I could go on to Jeffrey Goldberg, Brian Lehrer, Jonathan Chait, and Terry Gross (who disciplined Jimmy Carter for daring to say “apartheid”); to Time Warner (CNN) executive Gary Ginsberg who wrote speeches for Netanyahu, or Comcast (NBC) executive David Cohen who raised money for the Israeli army; to the Anti-Defamation League, the Southern Poverty Law Center, and People for the American Way.

I admire what these people are doing for our country during the rise of intolerance. But white nationalists have themselves pointed out that American Zionists in powerful positions have a reservation on liberalism when it comes to Israel. We only want what they want, a nation for ourselves, say those white nationalists. “I am a white Zionist,” Richard Spencer said on Israeli television yesterday. JVP’s Naomi Dann writes in the Forward today: “Richard Spencer Might Be the Worst Person in America. But He’s Right About Israel.”

American Jews need to get clear on the nationalism question. Are they for an ethnic state that seeks to shelter one ethnicity, even if that means driving out the minority and discriminating against that minority on an ongoing basis– and having government coalitions composed of parties representing one religious belief? Or are they against that kind of arrangement? If they’re against it here, they should be against it there, in what Cory Booker’s largest donor calls the “Jewish Homeland”– the country of Greater Israel, which is half Jewish and half Palestinian, with most of those Palestinians lacking all rights.

Charlottesville makes this conversation urgent because the hypocrisy of the Democratic leadership hurts resistance to intolerance. You can’t be righteously anti-nationalist in the U.S. and evangelists for Jewish nationalism over there.

This is not just good liberal philosophy. It’s the best policy to fight anti-Semitism. Israel’s status as a human-rights abuser is now its global reputation; and Jews and Jewish organizations who blindly defend it are hurting the reputation of Jews. Tony Klug explained this at J Street a few months ago.

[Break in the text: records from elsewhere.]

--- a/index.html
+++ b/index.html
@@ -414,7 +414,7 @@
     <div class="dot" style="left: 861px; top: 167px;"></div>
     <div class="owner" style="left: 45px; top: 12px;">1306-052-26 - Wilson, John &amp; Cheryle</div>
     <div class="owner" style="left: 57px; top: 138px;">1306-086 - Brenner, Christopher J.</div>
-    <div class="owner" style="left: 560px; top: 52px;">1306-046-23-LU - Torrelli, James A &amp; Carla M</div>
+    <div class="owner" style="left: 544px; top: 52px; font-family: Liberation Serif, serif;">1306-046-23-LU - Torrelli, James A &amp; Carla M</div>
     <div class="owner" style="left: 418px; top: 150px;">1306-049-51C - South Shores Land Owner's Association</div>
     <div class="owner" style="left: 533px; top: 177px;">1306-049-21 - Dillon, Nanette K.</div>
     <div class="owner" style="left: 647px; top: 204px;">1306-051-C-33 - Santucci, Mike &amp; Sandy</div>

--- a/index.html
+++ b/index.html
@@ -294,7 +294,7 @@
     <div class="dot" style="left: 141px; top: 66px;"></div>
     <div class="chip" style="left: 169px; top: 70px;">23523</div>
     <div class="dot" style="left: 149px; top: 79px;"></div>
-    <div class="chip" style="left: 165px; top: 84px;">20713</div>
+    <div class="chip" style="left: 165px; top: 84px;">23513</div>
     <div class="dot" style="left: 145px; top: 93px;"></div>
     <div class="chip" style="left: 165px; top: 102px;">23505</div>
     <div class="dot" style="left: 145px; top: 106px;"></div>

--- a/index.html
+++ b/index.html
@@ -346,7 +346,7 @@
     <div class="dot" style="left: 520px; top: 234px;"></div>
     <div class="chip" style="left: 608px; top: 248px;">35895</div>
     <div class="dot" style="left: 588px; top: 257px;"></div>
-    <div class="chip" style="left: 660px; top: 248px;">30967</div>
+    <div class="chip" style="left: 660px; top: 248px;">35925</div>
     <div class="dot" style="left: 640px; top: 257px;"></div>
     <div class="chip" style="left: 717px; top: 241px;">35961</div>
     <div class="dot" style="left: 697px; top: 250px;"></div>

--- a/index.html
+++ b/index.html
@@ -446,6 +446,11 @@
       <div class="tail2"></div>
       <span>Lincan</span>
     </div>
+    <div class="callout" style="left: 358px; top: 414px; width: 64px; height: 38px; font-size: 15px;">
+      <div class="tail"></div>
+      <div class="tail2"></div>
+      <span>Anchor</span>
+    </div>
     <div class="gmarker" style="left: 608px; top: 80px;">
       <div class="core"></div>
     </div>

The Palestinian conflict is now defining the Jewish reputation around the world and making Jewish life in other countries “precarious.”

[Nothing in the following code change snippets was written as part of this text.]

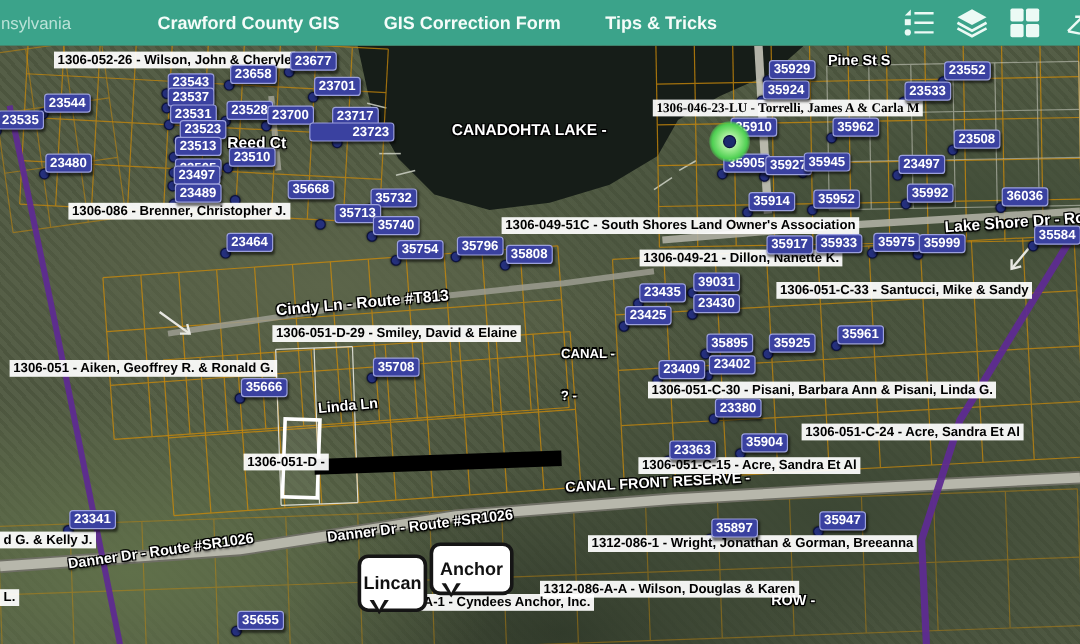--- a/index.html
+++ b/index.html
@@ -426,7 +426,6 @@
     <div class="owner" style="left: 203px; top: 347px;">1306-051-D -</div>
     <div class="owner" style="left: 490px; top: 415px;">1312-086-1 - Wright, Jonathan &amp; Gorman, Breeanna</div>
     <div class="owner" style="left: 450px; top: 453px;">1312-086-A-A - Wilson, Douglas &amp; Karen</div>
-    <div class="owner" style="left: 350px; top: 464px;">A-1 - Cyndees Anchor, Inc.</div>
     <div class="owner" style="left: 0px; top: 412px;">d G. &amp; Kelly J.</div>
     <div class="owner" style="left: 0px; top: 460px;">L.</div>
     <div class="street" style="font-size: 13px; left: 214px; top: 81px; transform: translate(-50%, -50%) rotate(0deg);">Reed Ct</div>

if Israel does not end the occupation sharply, and if organized Jewish opinion in other countries appears openly to back it, there will indeed almost certainly be a further surge in anti-Jewish sentiment, potentially unleashing more sinister impulses.

To stem those “sinister” forces, Klug said American Jews must pressure Israel to end the occupation or give Palestinians equal rights. Pretty much what happened in the South, a long time ago….

Liberalism and Zionism (as it has worked out anyway) are incompatible. That is why we’ve seen many liberal Zionists turn quietly into non-Zionists in recent years. We see this in the surging membership of Jewish Voice for Peace. Tom Friedman and Ayelet Waldman both seem to be on the road away from Zionism. Jeffrey Goldberg is in the halfway house. Deep in their hearts, they know that we are in a different age from the mid-20th century, and that Zionism is an untenable ideology in an era in which the country is seeking to solidify minority rights and other progressive achievements. They need to say so out loud.